Fortunately, we’ll gain several clues when Waymo announces prices for its mobility service later this year.

Jaguar’s I-PACE

The intent to use the I-PACE for their fleet is significant because, like the Chrysler Pacifica, this vehicle is designed to be operated by a person and it has all the features that are required for human operation. It has a steering wheel, breaks, a dashboard, and mirrors, among other driving features, despite the fact that no one will be in the driver’s seat. Instead the vehicles will be outfitted with hardware and software to complete the driving task autonomously. No manufacturer is ready (as far as we know) to create an AV specific vehicle for Waymo. I’ve speculated here that vehicle design will change radically with AVs, but that isn’t happening yet. Only GM has developed a production-ready vehicle that excludes the features necessary for human operation.

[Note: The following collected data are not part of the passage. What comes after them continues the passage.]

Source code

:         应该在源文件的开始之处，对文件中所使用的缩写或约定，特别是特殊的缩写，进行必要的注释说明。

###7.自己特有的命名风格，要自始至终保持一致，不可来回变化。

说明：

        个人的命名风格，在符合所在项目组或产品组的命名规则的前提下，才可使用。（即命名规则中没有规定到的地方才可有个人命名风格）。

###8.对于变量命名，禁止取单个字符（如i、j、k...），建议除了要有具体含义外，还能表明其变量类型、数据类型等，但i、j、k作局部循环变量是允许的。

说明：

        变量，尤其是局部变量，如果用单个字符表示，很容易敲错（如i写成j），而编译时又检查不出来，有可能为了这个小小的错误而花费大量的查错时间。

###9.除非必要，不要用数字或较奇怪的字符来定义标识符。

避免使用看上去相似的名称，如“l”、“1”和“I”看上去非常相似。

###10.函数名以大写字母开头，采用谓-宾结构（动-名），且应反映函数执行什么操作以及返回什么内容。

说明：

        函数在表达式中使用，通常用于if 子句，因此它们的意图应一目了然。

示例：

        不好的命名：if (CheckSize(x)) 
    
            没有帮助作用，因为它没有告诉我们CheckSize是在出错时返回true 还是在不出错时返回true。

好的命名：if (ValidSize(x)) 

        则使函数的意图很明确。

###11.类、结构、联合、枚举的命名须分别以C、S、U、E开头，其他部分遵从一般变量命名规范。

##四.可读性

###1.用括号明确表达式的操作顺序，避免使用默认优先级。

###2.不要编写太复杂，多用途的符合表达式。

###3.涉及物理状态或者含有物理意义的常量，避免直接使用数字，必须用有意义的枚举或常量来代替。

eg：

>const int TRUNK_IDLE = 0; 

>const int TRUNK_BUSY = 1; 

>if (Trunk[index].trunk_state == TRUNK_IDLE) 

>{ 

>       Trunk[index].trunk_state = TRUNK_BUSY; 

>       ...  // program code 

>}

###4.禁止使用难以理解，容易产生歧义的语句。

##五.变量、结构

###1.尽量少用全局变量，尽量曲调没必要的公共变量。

No pricing announcement yet

Unfortunately, how much Waymo will charge for its service is still unknown. This information is vitally important because it will dictate how quickly and thoroughly AVs disrupt the transportation sector. If it is priced comparably to Uber and Lyft, the impact will be minimal in the near-term. However, any price below a $1/mile will begin to have an impact on car ownership. If the costs are as low as some have predicted (< $0.20/mile) then the transportation revolution will come as quickly as the technology can be deployed, upending every aspect of transportation. GM has announced an anticipated price per mile of about $1.00. I wouldn’t be surprised if Waymo beat that price, but we’ll see soon enough.